Connection through community will be integral as people want to re-engage
The global lockdown, brought on by the pandemic, has forced us all to be apart from friends and family for long periods of time. It’s no surprise, therefore, that a sense of community and reconnecting with people will be more desirable than ever before. New hybrid hotel models, that have emerged in recent years, consider community at the very heart of their DNA. An example of this is CURIOCITY - Africa’s first hybrid hospitality brand with sites across South Africa - which tailors programming schedules to each location. Another example is Locke, one of a kind, locally inspired design aparthotels, which believe guests want to immerse themselves in the locality and have transformative experiences.

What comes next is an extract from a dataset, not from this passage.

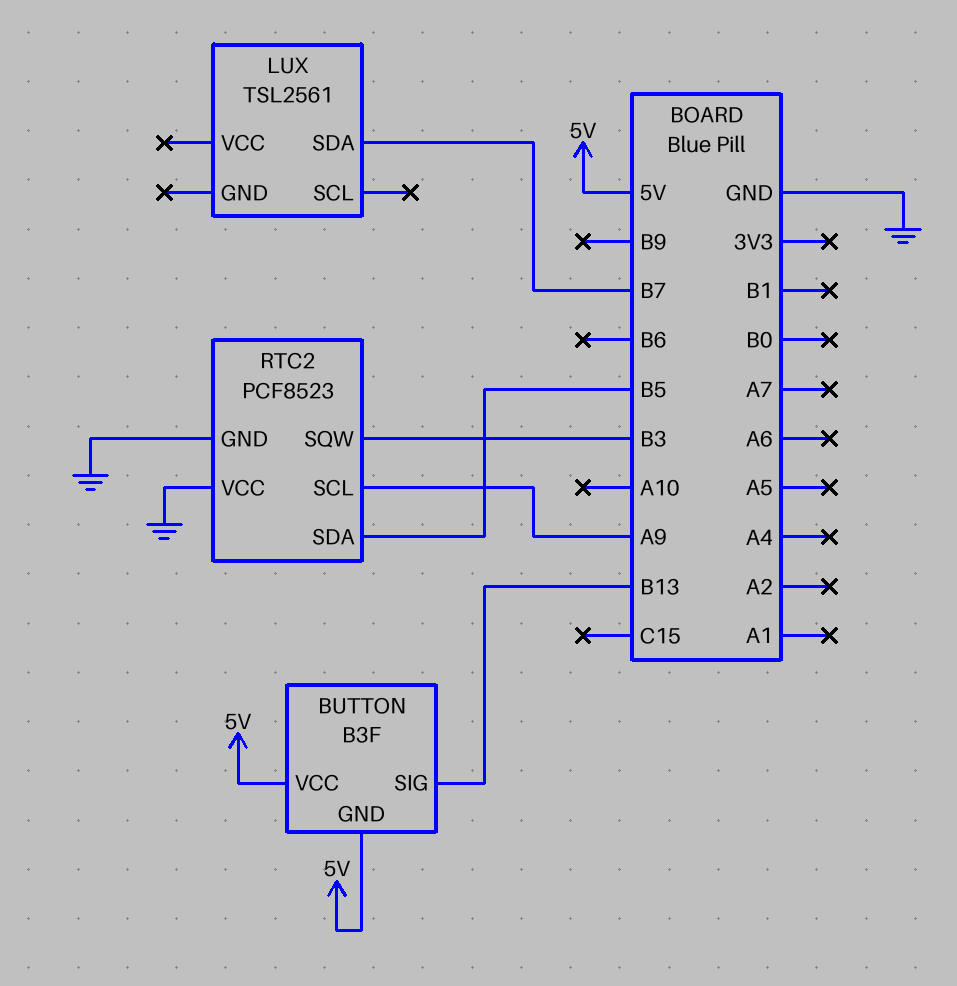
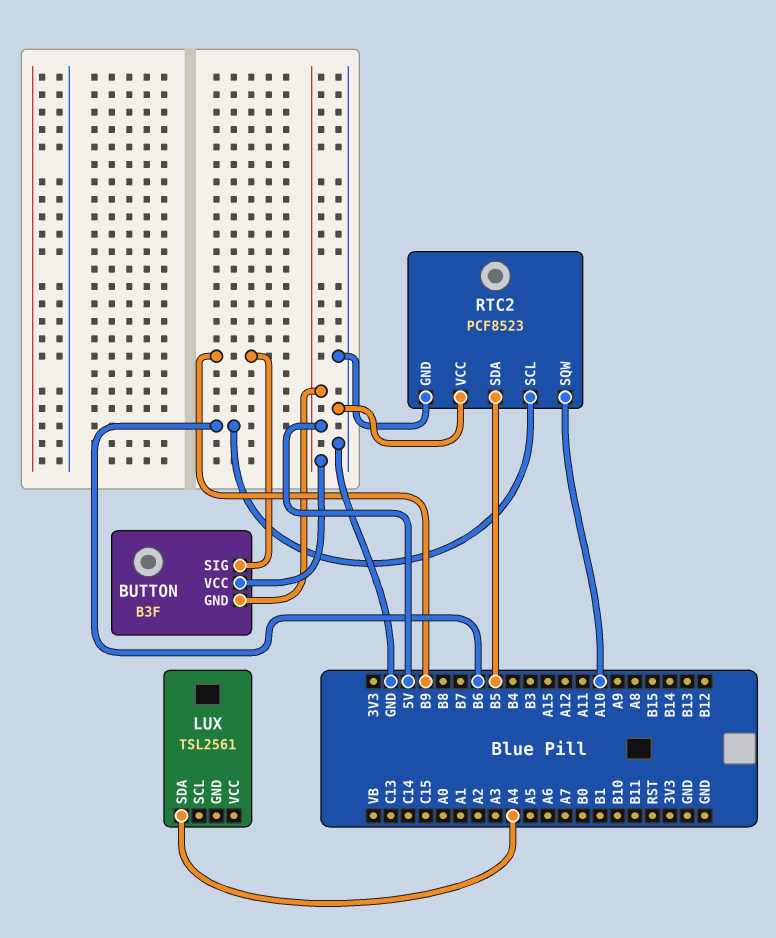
BUTTON pin SIG: B13 -> B9
LUX pin SDA: B7 -> A4
RTC2 pin SCL: A9 -> B6
RTC2 pin SQW: B3 -> A10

A number of hotel groups and independent properties including Marriott, Preferred, Small Luxury Hotels , Flemings Mayfair London, Hotel Banke Paris, The Mayflower Hotel Washington and Parisi Udvar Hotel Budapest have all tapped into this growing demand by offering experiences in partnership with Travel Curious. Hoteliers are not only helping their guests discover what makes the city tick but are able to earn additional revenue through a service that will give guests that deeper sense of connection.
So, what does all this mean for hoteliers?
The concept that consumers are spending more money on experiences rather than material possessions. To put things into perspective, millennials have more spending power than any generation before them, with an estimated $200 billion per year, and some $10 trillion lifetime spend as a generation. They are a generation that travel more frequently and 70% say that funding travel is a key motivation to work, second only to paying for basic necessities and according to a recent report by TripAdvisor, Millennials are leading the charge to spend big on luxury travel and relaxation in 2021.
This appetite for experiences and immersive engagement presents an opportunity for hoteliers to actively embrace this opportunity by marketing their hotel as an experience. The recently opened Great Scotland Yard Hotel, London has embraced this position to focus on its unique history and links to politics and crime showcasing all things local and reaffirming their position as an integral part of a vibrant local community.
Hotels should consider highlighting and promoting the local neighbourhood by creating immersive cultural tours and experiences that take in food, drink, activities, the history and culture of the local area and off-the-beaten path places that only the locals know about. Creating “live like a local” experiences that are educational, interactive and transformative will create memories that will last a lifetime.
To quote Walt Disney, “We keep moving forward, opening up new doors and doing new things, because we’re curious…and curiosity keeps leading us down new paths”.